I implemented my custom Bert Binary Classification Model class, by adding a classifier layer on top of Bert Model (attached below). However, the accuracy/metrics are significantly different when I train with the official BertForSequenceClassification model, which makes me wonder if I am missing somehting in my class.
Few Doubts I have:
While loading the official
from_pretrained are the classifiers weight initialized as well from pretrained model or they are randomly initialized? Because in my custom class they are randomly initialized.
def __init__(self, encoder='bert-base-uncased',
self.config = AutoConfig.from_pretrained(encoder)
self.encoder = AutoModel.from_pretrained(self.config)
self.dropout = nn.Dropout(hidden_dropout_prob)
self.classifier = nn.Linear(self.config.hidden_size, num_labels)
def forward(self, input_sent):
outputs = self.encoder(input_ids=input_sent['input_ids'],
pooled_output = self.dropout(outputs)
# for both tasks
logits = self.classifier(pooled_output)
the weights of the SequenceClassification head are initialized randomly.

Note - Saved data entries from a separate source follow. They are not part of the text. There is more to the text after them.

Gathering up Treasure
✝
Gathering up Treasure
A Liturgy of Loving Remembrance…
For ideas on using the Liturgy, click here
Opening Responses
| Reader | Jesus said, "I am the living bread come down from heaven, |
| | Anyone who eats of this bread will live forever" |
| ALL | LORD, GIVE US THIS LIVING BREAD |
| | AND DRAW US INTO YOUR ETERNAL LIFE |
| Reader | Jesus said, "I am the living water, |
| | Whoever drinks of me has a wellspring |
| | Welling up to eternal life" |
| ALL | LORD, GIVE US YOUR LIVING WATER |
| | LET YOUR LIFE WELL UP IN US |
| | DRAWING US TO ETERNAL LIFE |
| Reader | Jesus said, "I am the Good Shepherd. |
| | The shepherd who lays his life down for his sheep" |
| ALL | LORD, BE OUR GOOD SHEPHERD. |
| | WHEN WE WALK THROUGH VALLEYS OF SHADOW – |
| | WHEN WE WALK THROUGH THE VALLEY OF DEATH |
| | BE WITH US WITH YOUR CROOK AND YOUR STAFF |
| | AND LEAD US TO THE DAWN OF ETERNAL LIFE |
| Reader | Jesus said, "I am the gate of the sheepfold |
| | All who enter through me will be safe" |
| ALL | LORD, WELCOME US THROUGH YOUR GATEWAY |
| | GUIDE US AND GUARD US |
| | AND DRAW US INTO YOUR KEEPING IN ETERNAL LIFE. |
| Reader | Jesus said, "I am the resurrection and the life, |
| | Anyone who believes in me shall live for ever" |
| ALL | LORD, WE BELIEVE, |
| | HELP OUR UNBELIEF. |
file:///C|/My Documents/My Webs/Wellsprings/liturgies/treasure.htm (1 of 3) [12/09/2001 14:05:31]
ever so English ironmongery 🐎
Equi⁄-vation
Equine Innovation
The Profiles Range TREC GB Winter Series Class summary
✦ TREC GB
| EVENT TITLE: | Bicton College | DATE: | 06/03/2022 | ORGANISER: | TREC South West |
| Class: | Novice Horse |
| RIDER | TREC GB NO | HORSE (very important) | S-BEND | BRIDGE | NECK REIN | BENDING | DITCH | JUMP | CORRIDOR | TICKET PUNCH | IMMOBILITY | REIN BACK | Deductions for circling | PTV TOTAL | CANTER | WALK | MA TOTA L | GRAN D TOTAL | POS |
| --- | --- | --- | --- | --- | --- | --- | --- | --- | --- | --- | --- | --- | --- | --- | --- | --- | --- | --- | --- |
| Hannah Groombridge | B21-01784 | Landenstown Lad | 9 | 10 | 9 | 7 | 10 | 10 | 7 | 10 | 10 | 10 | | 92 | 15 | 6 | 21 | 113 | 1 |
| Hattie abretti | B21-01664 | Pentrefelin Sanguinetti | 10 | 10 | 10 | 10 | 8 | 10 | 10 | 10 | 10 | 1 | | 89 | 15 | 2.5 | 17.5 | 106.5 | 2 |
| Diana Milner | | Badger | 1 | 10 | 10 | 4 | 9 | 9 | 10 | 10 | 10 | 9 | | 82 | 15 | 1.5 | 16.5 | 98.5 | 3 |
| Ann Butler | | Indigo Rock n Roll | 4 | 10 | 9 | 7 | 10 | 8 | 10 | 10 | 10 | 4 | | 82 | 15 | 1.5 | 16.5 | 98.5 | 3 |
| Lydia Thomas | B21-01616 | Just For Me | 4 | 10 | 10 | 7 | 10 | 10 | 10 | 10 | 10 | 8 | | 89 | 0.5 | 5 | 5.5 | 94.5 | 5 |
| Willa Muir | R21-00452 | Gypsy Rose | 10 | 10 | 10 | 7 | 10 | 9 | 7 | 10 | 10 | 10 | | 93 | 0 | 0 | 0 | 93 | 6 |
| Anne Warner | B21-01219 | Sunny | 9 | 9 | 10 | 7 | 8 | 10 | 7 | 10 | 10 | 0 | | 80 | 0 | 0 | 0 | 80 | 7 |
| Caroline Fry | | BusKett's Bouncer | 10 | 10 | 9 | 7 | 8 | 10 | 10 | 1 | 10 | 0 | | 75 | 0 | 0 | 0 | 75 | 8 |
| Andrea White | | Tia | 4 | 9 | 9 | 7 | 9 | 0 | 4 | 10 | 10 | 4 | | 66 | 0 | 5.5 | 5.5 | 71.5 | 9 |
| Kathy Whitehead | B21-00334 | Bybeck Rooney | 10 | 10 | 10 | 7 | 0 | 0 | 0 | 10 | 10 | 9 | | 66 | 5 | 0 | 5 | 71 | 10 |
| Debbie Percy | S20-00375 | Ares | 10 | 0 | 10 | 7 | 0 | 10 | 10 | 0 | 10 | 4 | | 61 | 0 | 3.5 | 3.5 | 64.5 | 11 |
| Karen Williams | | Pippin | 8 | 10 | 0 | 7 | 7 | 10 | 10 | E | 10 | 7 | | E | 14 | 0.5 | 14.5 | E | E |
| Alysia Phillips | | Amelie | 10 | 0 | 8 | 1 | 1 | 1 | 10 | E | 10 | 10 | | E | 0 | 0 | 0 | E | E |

See this page https://huggingface.co/transformers/training.html
When we instantiate a model with
from_pretrained() , the model configuration and pre-trained weights of the specified model are used to initialize the model. The library also includes a number of task-specific final layers or ‘heads’ whose weights are instantiated randomly when not present in the specified pre-trained model. For example, instantiating a model with
BertForSequenceClassification.from_pretrained('bert-base-uncased', num_labels=2) will create a BERT model instance with encoder weights copied from the
bert-base-uncased model and a randomly initialized sequence classification head on top of the encoder with an output size of 2.
This makes sense. In that case why is my custom BERT Classification Model’s accuracy lower than the official BertForSequnceClassification?
It’s a good question, but I don’t know the answer, sorry.
(When I tried to add a custom head to a BERT model, I couldn’t get it to learn at all!).
How much different is the accuracy? If it’s only a bit, then it could be just random chance.
When you fine-tune, are you freezing the main BERT layers? I think by default fine-tuning will propagate back into the main layers, which might not be what you want. Not sure that would be any different with the official SequenceClassification head though.
Have you looked at the code that is used for the official SequenceClassification head? This post Which loss function in bertforsequenceclassification regression includes a link to the GitHub page for the code.